DATA Block Start

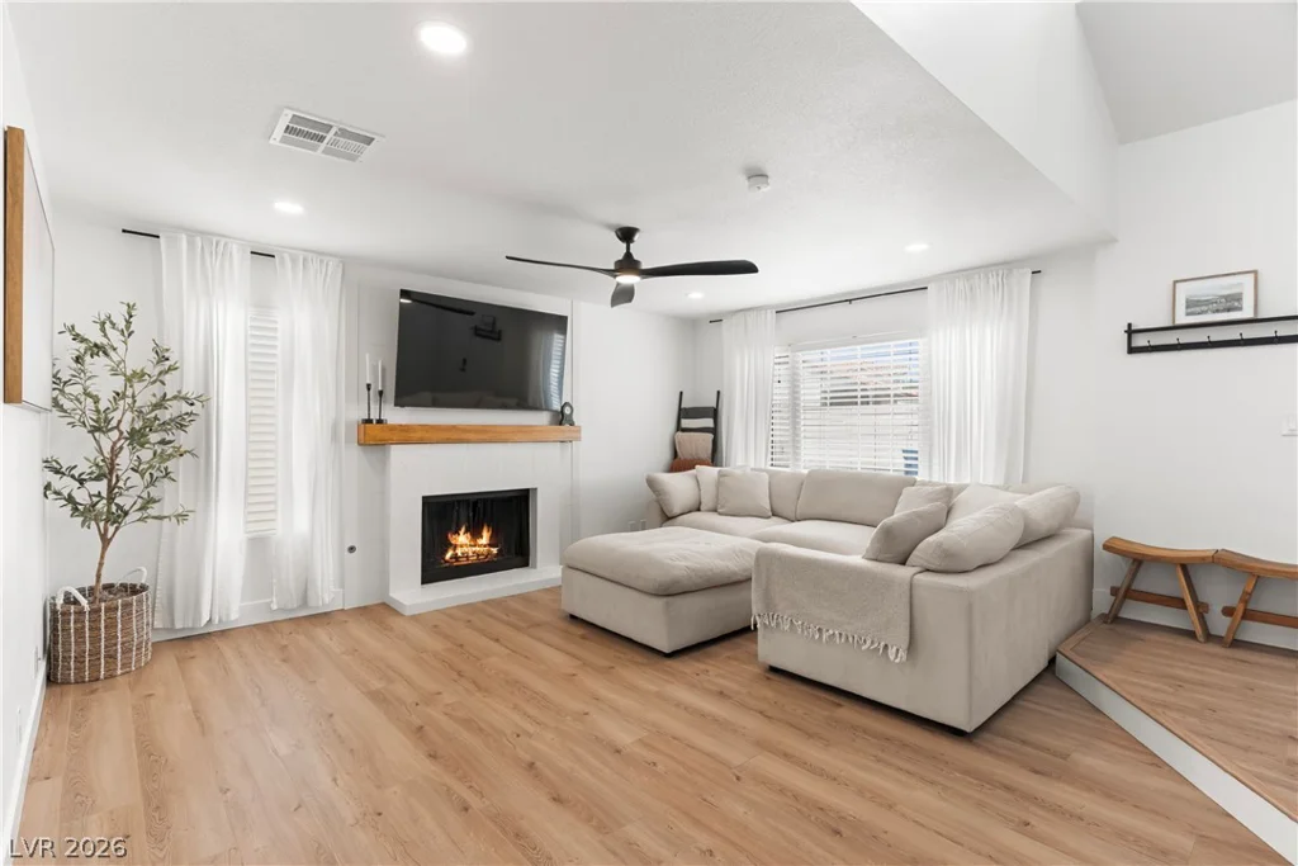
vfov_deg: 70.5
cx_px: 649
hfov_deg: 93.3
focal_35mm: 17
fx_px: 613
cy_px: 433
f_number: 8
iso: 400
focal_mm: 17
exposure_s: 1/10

DATA Block End
DATA Block Start

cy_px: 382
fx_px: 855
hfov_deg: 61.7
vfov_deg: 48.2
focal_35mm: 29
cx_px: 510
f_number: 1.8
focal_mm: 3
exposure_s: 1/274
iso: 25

DATA Block End

**WORK INSTRUCTIONS**: Look back at the entries above. Retype the line with "vfov_deg: 70.5", the line with "exposure_s: 1/10", and all lines in between.

**EXERCISE RESPONSE**:
vfov_deg: 70.5
cx_px: 649
hfov_deg: 93.3
focal_35mm: 17
fx_px: 613
cy_px: 433
f_number: 8
iso: 400
focal_mm: 17
exposure_s: 1/10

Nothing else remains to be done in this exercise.